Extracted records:
────────────────

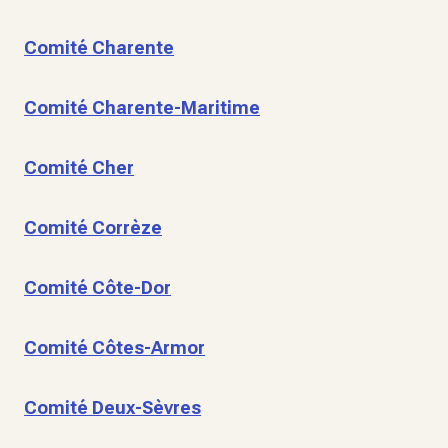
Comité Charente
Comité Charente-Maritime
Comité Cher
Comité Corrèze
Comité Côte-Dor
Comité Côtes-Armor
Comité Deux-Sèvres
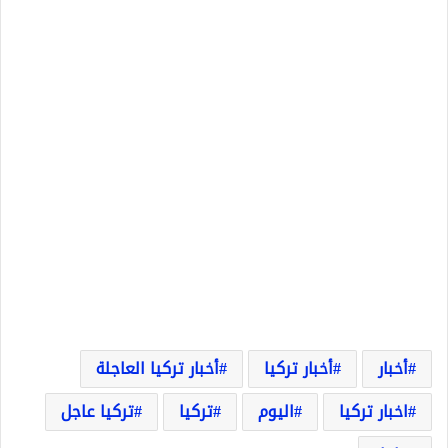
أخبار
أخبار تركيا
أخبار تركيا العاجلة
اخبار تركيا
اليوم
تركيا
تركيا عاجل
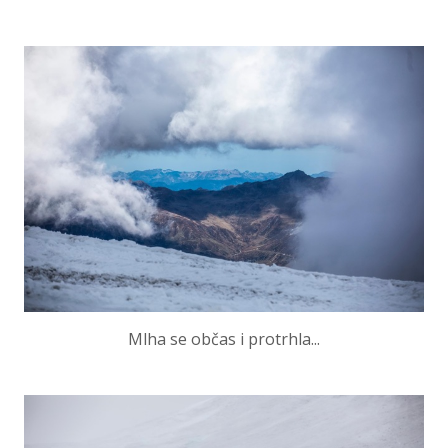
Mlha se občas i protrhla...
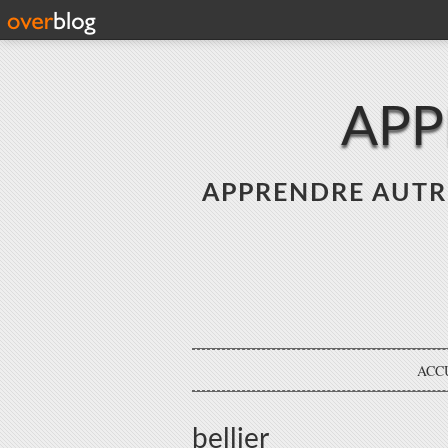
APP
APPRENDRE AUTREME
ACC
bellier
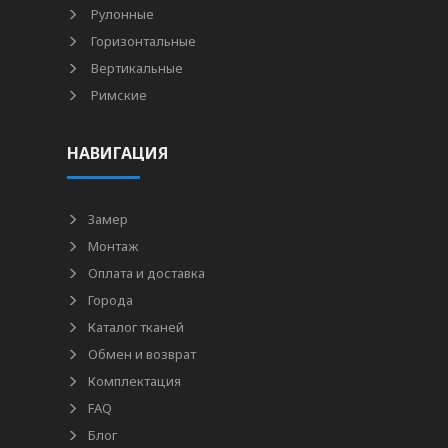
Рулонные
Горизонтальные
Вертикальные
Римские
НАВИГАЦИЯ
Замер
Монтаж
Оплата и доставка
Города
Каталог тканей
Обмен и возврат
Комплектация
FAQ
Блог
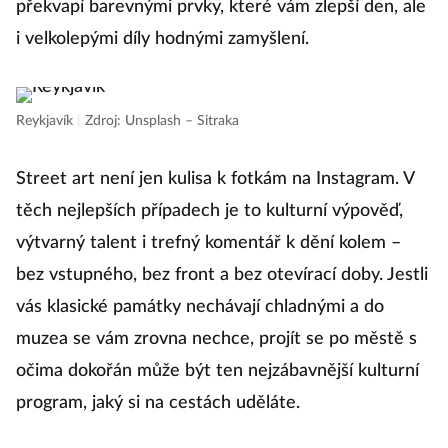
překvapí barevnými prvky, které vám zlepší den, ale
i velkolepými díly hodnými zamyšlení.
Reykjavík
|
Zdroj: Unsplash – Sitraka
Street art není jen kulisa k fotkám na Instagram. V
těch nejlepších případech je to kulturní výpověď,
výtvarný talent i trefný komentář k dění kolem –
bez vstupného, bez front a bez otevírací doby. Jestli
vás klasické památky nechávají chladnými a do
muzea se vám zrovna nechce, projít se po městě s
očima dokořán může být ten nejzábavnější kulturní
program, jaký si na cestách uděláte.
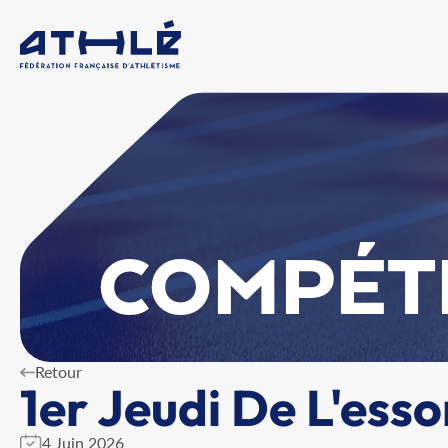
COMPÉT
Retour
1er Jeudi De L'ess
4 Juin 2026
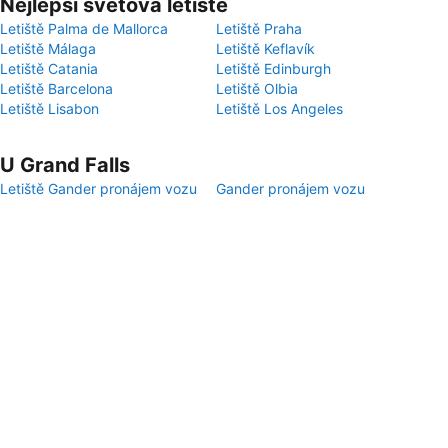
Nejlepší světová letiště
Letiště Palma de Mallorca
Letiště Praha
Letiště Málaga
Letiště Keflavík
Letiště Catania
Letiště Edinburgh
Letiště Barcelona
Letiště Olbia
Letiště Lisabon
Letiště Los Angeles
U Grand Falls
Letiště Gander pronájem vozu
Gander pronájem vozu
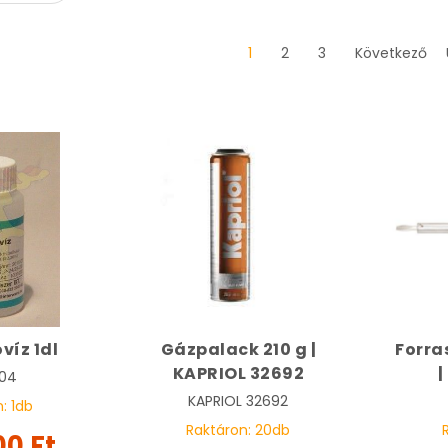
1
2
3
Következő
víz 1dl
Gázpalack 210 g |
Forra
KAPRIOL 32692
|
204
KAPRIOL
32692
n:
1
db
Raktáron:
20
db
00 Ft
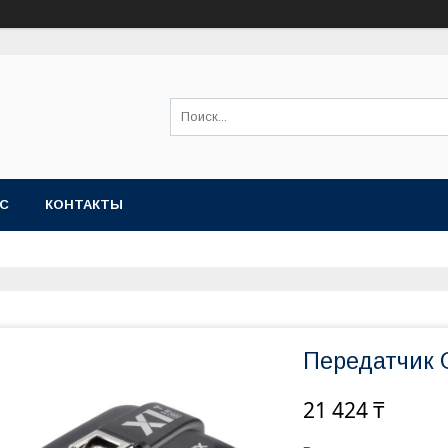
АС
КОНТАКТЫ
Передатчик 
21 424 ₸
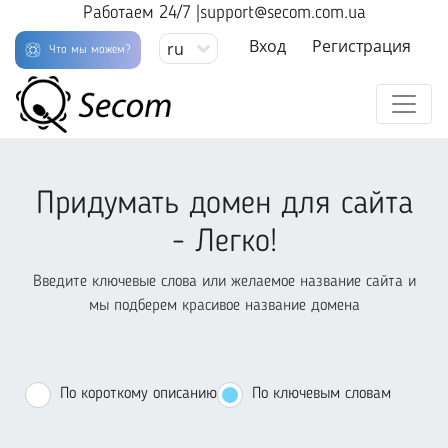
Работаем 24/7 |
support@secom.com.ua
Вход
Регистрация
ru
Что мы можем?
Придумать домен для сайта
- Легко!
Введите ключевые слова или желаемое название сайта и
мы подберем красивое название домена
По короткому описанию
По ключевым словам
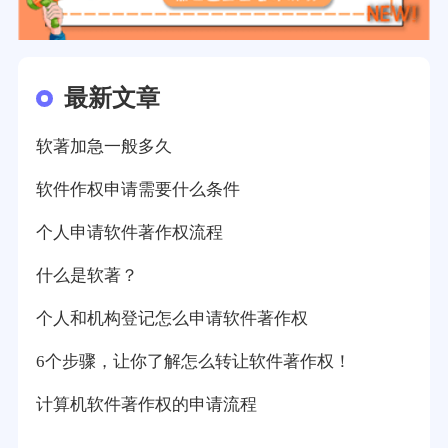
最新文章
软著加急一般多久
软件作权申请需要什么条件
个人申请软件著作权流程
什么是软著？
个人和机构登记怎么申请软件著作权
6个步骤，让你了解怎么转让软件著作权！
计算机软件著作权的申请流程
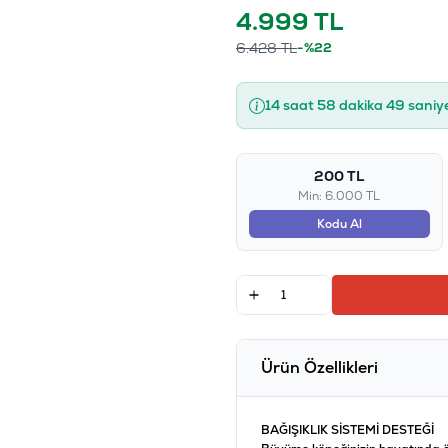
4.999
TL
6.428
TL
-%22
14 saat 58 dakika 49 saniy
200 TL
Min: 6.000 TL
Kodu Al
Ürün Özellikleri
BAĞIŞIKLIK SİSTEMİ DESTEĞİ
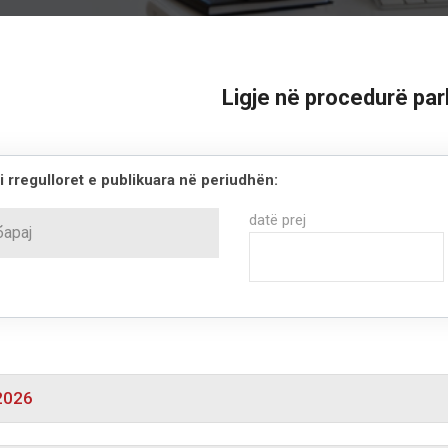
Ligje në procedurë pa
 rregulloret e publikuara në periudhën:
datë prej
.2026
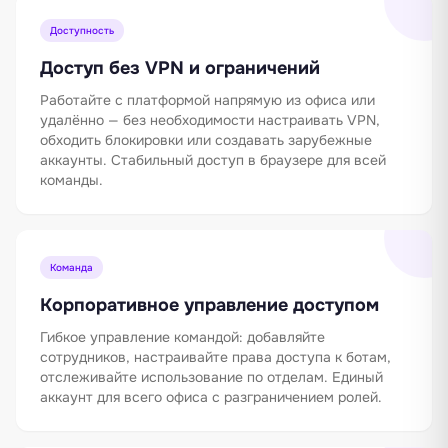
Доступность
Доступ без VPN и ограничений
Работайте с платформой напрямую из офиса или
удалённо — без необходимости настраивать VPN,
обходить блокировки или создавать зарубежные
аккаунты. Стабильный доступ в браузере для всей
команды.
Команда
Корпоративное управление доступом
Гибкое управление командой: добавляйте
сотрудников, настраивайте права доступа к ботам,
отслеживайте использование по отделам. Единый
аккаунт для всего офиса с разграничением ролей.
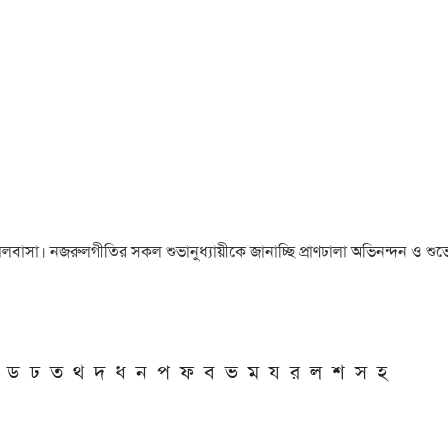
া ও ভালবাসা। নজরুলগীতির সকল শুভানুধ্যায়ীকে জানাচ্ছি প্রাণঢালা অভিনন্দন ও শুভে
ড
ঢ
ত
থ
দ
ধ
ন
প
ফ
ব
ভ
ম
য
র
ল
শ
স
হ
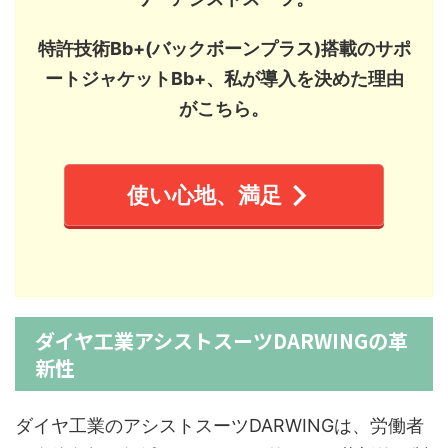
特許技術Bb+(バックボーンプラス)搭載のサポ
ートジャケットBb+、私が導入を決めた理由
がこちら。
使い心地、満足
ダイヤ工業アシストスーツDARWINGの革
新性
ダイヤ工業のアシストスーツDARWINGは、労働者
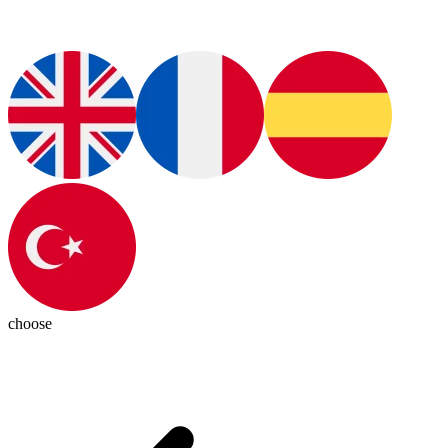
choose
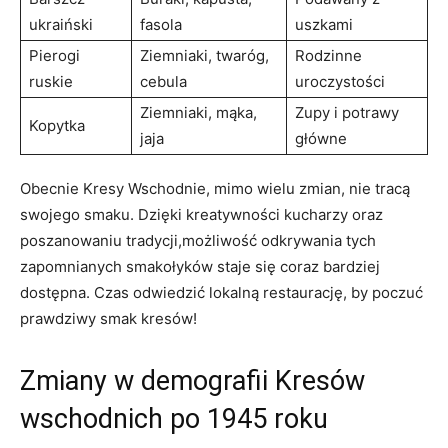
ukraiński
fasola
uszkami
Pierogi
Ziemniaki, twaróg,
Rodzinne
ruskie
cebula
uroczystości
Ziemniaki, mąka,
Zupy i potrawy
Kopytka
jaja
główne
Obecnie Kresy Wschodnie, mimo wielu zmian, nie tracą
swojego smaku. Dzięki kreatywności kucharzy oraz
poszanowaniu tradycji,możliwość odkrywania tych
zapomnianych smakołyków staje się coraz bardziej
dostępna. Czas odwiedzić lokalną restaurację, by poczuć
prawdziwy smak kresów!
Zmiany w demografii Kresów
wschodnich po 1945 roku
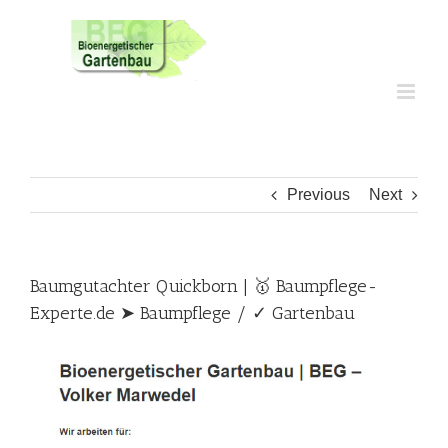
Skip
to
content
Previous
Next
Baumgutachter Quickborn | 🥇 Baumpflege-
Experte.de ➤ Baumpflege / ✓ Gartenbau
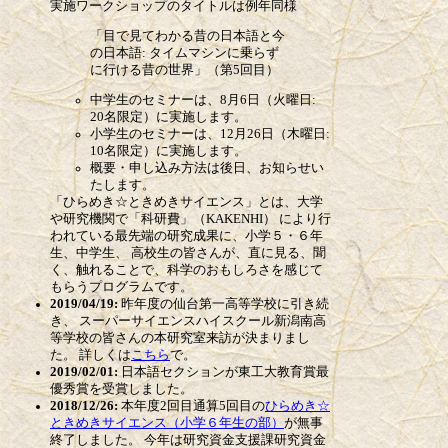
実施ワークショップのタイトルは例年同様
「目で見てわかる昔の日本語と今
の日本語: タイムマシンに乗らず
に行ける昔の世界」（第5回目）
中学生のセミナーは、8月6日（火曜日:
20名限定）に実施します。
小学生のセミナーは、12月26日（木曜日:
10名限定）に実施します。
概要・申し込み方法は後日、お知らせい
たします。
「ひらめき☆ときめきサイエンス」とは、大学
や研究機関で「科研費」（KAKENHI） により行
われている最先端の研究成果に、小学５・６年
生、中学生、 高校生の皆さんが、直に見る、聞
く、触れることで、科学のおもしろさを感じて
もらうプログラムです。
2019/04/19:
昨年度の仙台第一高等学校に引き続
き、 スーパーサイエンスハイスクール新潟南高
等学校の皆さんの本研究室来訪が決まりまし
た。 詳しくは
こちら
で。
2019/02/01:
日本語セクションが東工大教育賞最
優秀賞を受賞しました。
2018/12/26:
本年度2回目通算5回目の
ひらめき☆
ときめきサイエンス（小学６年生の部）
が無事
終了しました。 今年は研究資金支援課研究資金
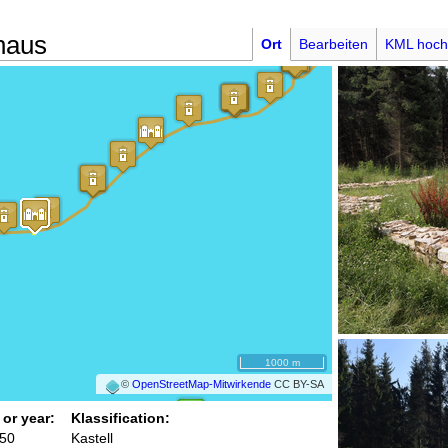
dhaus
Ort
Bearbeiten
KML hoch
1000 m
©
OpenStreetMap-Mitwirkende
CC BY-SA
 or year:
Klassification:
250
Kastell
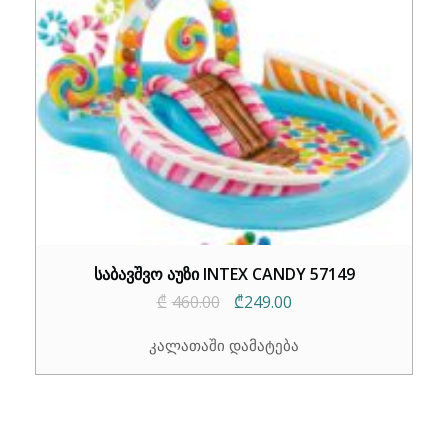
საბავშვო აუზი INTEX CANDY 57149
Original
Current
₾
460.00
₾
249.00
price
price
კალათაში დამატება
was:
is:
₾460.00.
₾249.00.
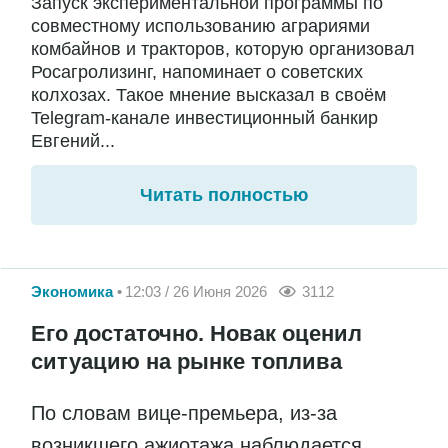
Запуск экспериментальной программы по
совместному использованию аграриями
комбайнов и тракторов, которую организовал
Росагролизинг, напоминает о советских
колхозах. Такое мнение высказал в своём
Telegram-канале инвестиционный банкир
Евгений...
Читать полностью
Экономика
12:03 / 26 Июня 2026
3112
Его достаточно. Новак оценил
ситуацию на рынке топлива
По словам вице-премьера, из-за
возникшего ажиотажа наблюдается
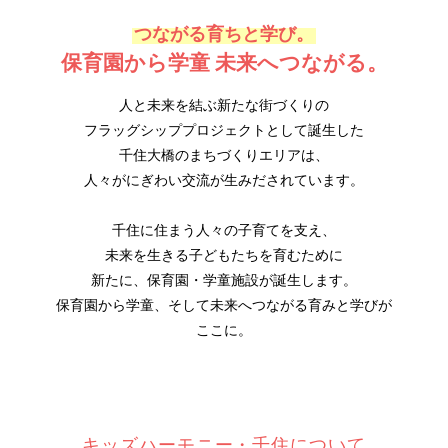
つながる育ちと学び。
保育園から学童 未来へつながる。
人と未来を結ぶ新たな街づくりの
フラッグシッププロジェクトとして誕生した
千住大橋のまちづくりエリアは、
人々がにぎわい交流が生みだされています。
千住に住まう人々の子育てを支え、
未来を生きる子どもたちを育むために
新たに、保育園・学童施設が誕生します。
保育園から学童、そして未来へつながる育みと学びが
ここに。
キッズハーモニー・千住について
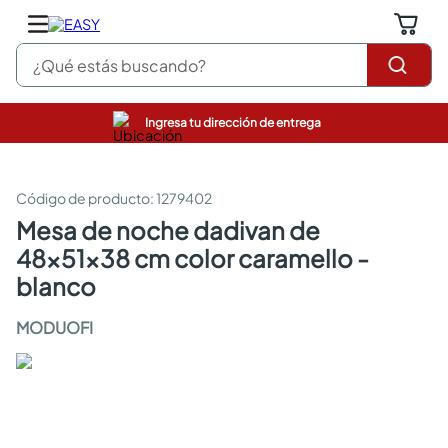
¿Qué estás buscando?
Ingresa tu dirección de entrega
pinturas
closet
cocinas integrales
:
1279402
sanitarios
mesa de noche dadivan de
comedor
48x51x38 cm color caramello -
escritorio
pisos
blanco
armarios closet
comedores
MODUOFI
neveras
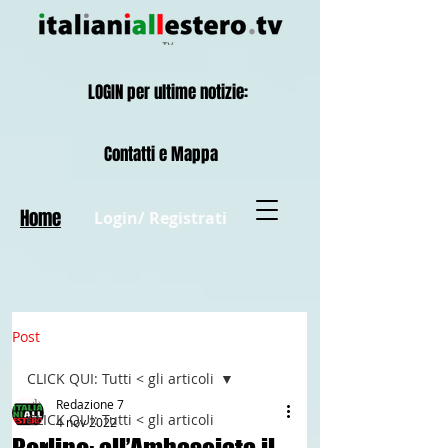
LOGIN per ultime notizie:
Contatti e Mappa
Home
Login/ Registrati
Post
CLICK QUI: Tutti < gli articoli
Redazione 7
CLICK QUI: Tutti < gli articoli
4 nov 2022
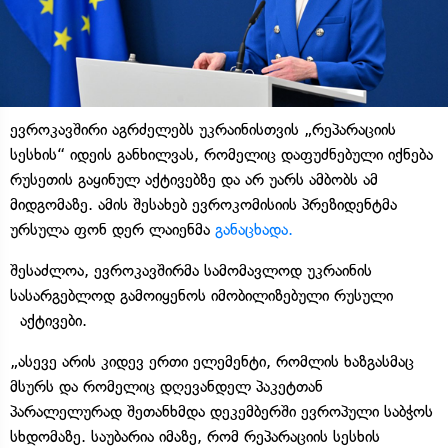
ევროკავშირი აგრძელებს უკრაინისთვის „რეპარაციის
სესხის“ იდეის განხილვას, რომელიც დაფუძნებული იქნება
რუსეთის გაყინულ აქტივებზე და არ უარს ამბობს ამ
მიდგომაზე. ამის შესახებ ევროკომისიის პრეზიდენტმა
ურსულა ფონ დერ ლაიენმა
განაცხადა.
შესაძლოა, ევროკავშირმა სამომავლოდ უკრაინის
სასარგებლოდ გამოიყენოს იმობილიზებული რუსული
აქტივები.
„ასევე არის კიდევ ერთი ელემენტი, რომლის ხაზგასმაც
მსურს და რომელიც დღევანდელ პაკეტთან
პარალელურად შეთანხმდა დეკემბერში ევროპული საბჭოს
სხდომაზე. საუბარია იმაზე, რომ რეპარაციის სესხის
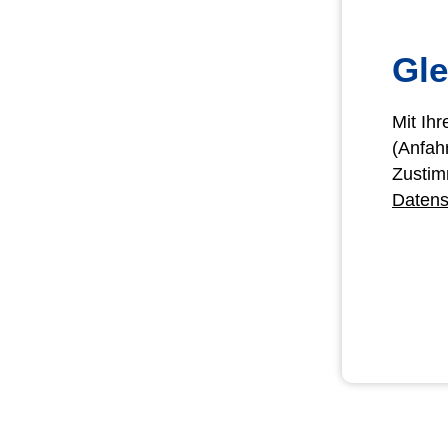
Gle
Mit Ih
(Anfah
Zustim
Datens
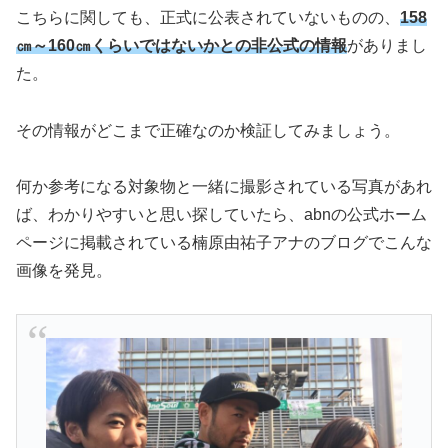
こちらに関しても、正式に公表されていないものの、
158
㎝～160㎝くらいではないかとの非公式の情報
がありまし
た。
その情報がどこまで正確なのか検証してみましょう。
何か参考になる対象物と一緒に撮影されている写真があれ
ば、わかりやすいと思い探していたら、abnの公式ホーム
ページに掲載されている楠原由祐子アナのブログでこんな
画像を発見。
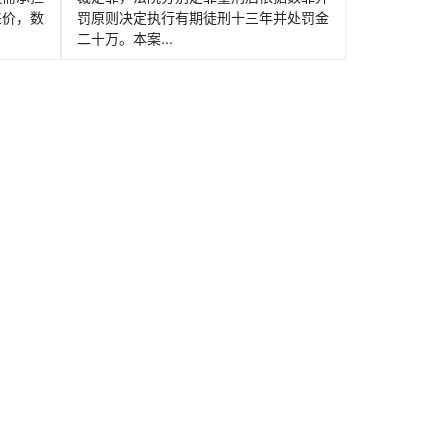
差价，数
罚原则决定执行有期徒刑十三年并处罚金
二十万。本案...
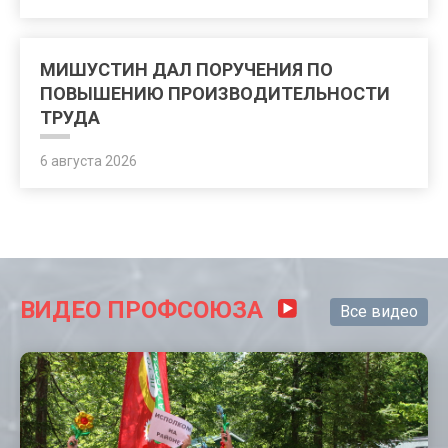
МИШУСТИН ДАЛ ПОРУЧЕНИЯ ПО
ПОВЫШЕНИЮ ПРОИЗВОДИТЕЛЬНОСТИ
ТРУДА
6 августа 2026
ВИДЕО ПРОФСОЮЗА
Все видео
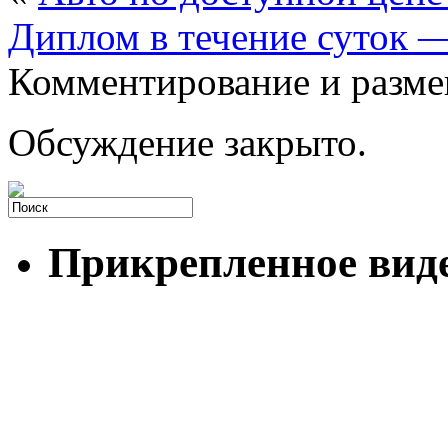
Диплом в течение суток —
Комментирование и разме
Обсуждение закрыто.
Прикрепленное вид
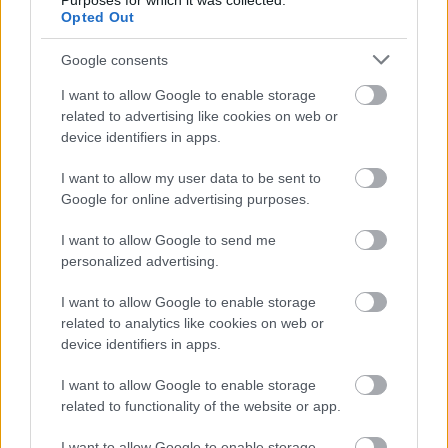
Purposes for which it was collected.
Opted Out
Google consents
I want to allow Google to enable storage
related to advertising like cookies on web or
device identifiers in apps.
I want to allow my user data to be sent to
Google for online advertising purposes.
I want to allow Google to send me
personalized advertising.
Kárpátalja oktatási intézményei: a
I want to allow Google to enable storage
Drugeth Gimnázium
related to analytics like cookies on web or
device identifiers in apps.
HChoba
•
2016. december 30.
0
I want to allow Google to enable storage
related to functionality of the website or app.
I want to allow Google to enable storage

────────────────

PROBLEM DETAILS: Report every line of the data above that contains the string "vozu" by copying it in full.

ANSWER AREA:
Letiště Gander pronájem vozu
Gander pronájem vozu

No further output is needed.